═════ Passage to read ═════
The moment of entering the mountain’s temporality and its momentary shape are curial when defining/ sensing its future death. When is a moment in its constant transformation perceivable enough for this and why is this relevant? In this case, the moment is defined by a tremendous change in the summits shape. Parts will disappear and consequences include the impossibility to visit this spot in this shape of the mountain. To me the relevance lies in attaining the awareness of the mountain’s continuous transformation in its own timescale and pace, compared to mine. The future death is something that I define. Others might share the same idea. It is nothing universal but something intimate. And something I have to cope with, the mountain might not care when the plateaus disappear. But I do. It lets me think about “care as an event”: before the rockslide, the rockslide itself and after the rockslide. Caring for the mountain includes a respectful contact in every manner. In my research I examine all three segments but for this paper I focus on the before. The reason for this is that my last visit to the mountain in the summer of 2024 was based on the before as well. In the next part I will describe methods towards commemorative rituals to cope with my future ecological loss of the mountain, including some of the Hochvogel’s characteristics.

  

Methods:

I will focus on four methods for this paper. They have partly been prepared before my daily visits to the mountain and partly emerged while being there.

 

1 Moving my body in, with and through the mountain: My daily visits to the Hochvogel summit consisted of hiking and light climbing. But also sliding, as in the first few days of my field trip, parts of the mountain have been covered in snow. I slipped away accidentally the first day and although I knew in my mind what I had to do to stop, my body was not able to translate this information into the right movement. S, I practiced by throwing myself into the snowfield to get this information into my body. Taking a planking position, headfirst, elbows and toes pressed into the snow, I could get some grip on accelerating and slowing down. I followed the path of a big rock that left a trace in the snow.

When the snow was gone it took the trace of my movement with it and made space for rock debris that lay underneath. While walking through this area now, I realised each step of mine the moves the rocks. I bring them out of balance and sometimes as they bring me out of balance. If all goes well, we find balance together and stand still.

As I mentioned above, the rock material feels like fine sandpaper. But at several locations on the way to the summit, there are spots that are dark grey and feel smooth. The look almost greasy. These are traces of humans touching the surfaces when climbing. At each spot it is clear if the rock has been touched with a right or left hand climbing up or down. The movement is signified by the rock formations and repeated by everybody who goes there. People who for a big part will never meet as the traces emerged over a time of approximately 250 years, according to the first mentioned climb.
═════
Proceed with the passage about visiting the Hochvogel, writing on from its final sentence.
═════ Dataset extract ═════
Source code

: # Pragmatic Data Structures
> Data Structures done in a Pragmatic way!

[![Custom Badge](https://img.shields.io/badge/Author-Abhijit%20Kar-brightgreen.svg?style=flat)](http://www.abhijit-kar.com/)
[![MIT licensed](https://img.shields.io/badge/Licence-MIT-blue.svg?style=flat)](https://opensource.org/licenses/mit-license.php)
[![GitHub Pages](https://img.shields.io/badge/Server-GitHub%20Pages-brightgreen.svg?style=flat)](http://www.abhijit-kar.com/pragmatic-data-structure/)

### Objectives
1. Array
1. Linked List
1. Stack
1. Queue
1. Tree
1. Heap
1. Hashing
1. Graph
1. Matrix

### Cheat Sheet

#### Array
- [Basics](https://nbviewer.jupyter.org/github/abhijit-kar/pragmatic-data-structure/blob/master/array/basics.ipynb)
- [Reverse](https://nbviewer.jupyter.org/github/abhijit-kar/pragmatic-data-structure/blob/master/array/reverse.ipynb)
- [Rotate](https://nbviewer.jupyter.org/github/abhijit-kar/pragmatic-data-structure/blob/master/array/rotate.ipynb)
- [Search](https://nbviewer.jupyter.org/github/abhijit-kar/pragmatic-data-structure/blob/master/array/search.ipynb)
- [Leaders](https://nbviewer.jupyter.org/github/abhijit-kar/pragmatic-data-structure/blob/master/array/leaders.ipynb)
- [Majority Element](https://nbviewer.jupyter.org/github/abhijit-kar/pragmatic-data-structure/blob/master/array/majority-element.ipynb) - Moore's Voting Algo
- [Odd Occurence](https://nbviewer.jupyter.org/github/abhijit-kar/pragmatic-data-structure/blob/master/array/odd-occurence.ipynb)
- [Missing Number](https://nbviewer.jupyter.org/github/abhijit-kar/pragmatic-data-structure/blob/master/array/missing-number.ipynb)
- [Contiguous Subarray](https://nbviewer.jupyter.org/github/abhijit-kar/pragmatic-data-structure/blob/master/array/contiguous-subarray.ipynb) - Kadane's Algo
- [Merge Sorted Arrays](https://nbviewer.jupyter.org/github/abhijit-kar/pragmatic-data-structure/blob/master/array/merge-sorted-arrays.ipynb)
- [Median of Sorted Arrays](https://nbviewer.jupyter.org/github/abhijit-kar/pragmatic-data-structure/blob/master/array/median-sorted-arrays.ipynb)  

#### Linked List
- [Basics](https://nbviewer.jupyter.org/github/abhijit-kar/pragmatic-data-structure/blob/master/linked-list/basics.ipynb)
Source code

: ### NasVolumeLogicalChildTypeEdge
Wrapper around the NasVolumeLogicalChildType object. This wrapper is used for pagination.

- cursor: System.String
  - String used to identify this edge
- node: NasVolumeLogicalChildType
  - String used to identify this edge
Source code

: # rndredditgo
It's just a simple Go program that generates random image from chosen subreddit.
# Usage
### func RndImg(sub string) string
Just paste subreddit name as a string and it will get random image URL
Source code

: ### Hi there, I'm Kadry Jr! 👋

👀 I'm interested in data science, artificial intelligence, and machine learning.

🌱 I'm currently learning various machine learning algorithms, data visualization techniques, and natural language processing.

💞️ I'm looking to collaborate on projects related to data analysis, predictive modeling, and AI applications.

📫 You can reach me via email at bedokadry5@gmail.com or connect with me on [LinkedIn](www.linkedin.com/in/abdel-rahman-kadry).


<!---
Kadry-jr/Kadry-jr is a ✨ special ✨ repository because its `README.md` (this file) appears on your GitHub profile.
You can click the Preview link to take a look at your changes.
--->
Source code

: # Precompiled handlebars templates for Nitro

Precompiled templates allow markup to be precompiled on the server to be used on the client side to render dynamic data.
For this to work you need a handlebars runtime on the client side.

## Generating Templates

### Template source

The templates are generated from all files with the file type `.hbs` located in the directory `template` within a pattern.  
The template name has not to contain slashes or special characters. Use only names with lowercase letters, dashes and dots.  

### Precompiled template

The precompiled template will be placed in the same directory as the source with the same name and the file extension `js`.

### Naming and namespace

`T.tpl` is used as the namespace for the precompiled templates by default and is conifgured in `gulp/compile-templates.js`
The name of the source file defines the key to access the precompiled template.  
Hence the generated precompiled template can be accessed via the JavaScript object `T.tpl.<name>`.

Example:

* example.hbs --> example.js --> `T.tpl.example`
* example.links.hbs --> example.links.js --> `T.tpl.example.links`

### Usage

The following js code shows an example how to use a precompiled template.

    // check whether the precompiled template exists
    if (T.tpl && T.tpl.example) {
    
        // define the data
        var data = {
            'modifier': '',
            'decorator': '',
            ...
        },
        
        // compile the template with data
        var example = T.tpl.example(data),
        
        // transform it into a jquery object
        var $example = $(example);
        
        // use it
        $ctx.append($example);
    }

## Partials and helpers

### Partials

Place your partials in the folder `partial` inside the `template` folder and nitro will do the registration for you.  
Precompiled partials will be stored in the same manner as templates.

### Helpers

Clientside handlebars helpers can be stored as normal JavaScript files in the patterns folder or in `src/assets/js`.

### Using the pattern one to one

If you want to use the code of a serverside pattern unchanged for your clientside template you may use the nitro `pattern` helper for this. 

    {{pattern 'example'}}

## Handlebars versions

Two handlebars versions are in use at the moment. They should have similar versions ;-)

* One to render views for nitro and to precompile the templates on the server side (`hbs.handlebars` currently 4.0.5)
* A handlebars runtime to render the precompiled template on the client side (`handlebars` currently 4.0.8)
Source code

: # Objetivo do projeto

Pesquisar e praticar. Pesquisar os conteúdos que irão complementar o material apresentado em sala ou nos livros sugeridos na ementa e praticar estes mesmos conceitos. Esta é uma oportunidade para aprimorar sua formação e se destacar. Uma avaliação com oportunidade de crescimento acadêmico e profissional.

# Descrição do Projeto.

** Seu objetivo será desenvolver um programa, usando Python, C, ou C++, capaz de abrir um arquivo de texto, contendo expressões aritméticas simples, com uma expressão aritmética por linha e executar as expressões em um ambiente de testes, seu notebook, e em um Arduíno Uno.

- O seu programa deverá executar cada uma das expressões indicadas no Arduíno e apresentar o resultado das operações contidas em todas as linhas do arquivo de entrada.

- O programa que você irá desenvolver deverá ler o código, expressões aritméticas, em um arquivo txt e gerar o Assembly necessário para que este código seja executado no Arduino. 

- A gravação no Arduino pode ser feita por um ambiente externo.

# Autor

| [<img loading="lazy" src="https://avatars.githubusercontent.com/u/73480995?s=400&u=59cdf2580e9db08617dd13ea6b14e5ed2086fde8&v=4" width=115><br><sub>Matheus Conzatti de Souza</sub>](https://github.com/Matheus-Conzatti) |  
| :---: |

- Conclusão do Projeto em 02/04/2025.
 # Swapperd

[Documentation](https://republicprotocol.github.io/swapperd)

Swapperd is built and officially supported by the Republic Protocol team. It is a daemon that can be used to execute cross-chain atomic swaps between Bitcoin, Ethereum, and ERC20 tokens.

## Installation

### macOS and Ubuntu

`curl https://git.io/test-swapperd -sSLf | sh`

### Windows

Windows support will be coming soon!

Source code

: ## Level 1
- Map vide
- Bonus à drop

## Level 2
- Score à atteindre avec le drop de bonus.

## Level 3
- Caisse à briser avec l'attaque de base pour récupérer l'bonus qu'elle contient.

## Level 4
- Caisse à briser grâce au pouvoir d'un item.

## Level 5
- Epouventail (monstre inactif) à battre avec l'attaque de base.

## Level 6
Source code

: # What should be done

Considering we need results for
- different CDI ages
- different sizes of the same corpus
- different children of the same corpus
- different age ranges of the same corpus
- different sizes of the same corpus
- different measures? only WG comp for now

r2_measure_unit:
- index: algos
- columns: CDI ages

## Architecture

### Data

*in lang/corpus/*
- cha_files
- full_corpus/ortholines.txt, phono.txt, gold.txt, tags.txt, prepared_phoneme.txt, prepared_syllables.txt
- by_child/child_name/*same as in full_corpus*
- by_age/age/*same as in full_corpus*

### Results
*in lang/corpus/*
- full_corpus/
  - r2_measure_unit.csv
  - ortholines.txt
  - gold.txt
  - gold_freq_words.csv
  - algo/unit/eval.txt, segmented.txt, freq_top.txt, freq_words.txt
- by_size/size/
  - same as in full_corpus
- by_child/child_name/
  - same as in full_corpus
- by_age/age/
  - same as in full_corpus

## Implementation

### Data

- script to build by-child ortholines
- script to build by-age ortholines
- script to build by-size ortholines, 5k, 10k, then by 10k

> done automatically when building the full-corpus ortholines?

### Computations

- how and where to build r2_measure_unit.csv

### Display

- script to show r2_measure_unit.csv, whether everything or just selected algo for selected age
═════
▶ _Response area_:
 

2 Frottage (rubbing): collecting imprints of the mountain’s part that will break made in collaboration with the mountain through gentle movement. This surrealist method for creative production is simple. I laid a textile atop several parts of the disappearing part of the mountain. By rubbing the textile with a pencil and a text marker I got imprints of the surfaces. I did this daily and up to this point the three by one metre fifty metre textile is filled with several, randomly placed rock-surface formations. It is a very direct collaboration between the mountain and me, and other visitors who wanted to join the process.

 

3 An alternative “Summit register”: A lot of mountains have a book, the summit register. People can leave and share their names, date of the visit, and experiences. I made an alternative book to this calling it the “Hochvogel guest book”. I made the book at the mountain’s top, folding the paper with rocks up there. I used a simple saddle-stitch technique to bind the paper together. I wrote a short introduction to invite visitors to share their emotions on the upcoming rockslide and what they would like to say to the mountain. The book is still up there (I hope) and I am curious what people will have shared.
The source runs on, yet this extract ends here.